Gandhi's Love Letters to Hitler | thebereancall.org

TBC Staff

Gandhi's Love Letters to Hitler       

On September 25, five American religious organizations [hosted] a Ramadan dinner for Iranian President Mahmoud Ahmadinejad during his upcoming visit to the United States. These include the Mennonite Central Committee, the Quakers, the World Council of Churches, and Religions for Peace. How is it that these Christian “peace” organizations are willing to break bread with a declared warmonger and Holocaust denier? An answer lies in the troubling history of these organizations – a history that includes a shameful alliance with Nazi Germany during World War II.

The pacifist-Nazi axis dates to the 1930s. None other than the worldwide spokesman for non-violence, Mahatma Gandhi, wrote letters to Adolph Hitler that were deferential in their tone and abhorrent in their implications. A 1939 letter was apologetically described by Gandhi as a “mere impertinence” and included the following signoff: “I anticipate your forgiveness, if I have erred in writing to you. I remain, Your sincere friend, Sd. M. MK Gandhi.”

In a letter dated December 24, 1940, Gandhi assured Hitler that he had no doubt of “your bravery or devotion to your fatherland.” Zionist appeals for Gandhi to support a national home for the Jewish people, meanwhile, fell on deaf ears, as he insisted that “Palestine belongs to the Arabs.” Not only did Gandhi reject the cause of a Jewish state but he effectively echoed Nazi propaganda, as with his warning that “this cry for the national home affords a colorable justification for the German expulsion of the Jews.”
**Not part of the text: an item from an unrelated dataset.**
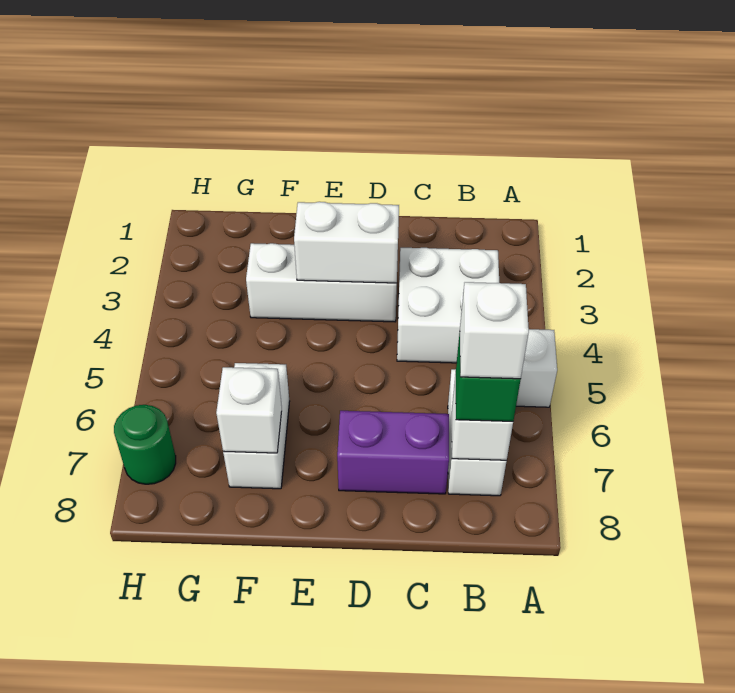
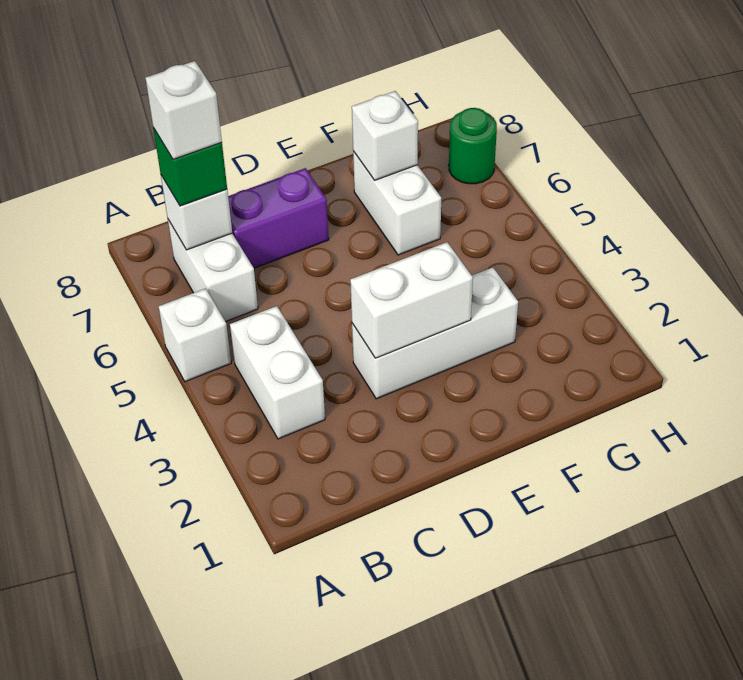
white 2x2 brick [397,248,499,363] -> white 1x2 brick [230,306,325,439]

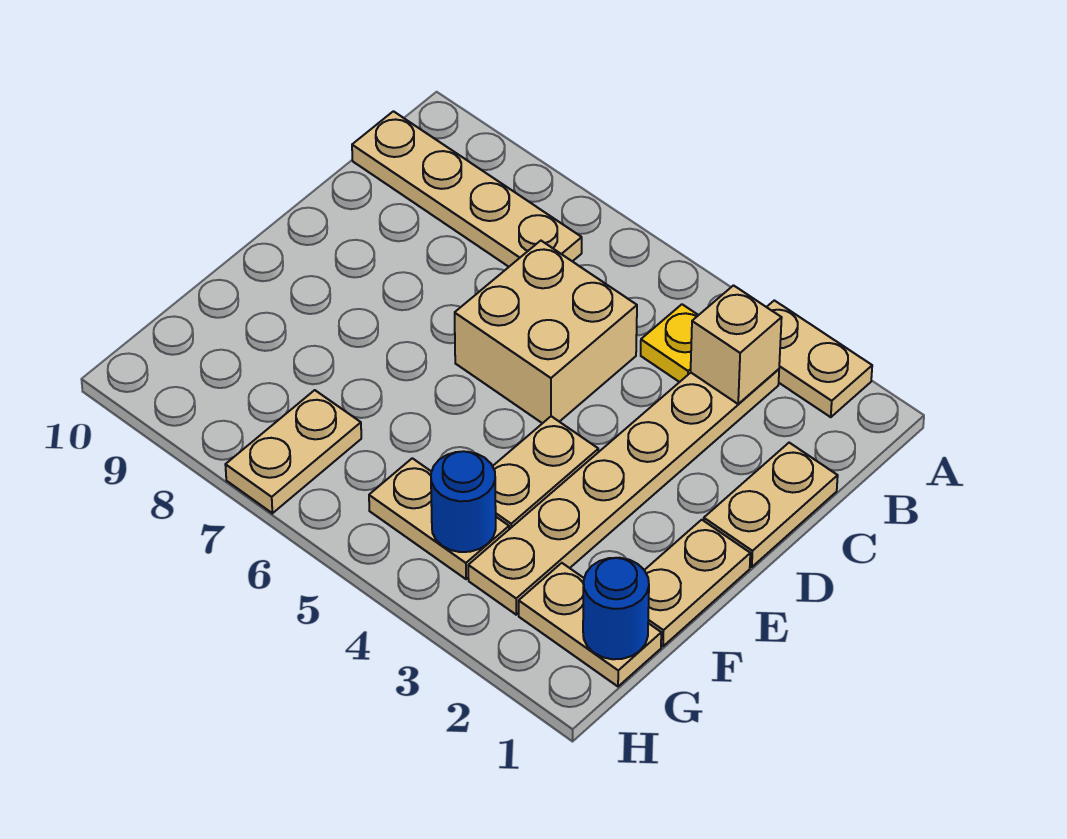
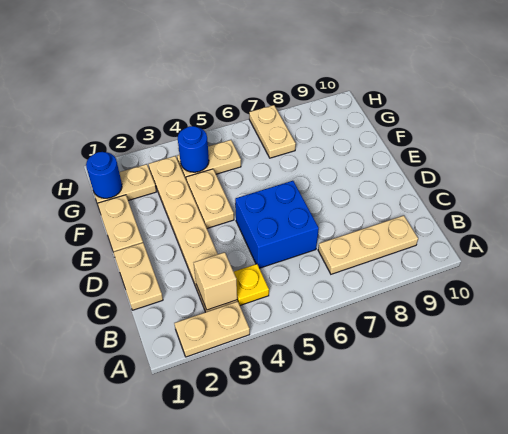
tan 1x4 plate [352,111,582,267] -> tan 1x3 plate [318,216,418,274]
tan 2x2 brick [455,241,637,423] -> blue 2x2 brick [235,181,319,268]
Even more supportive of Hitler were the Mennonites. In a letter dated September 10, 1933, the Conference of East and West Prussian Mennonites from the German city-state of Danzig wrote to the Fuhrer to express its “deep gratitude for the powerful revival that God has given our nation through your energy” and wished Hitler a “joyful cooperation in the up building of our Fatherland through the power of the Gospel.” If its enthusiasm for hosting Ahmadinejad is any guide, the Mennonite Church has learned little from this dark chapter in its past. On the contrary, the church’s alliance with the Iranian leader is an extension of its hard-line anti-Israel politics, which find expression in its funding of books advocating the so-called “right-of-return” for Palestinian Arabs – a policy that, if implemented, would mean the destruction of Israel.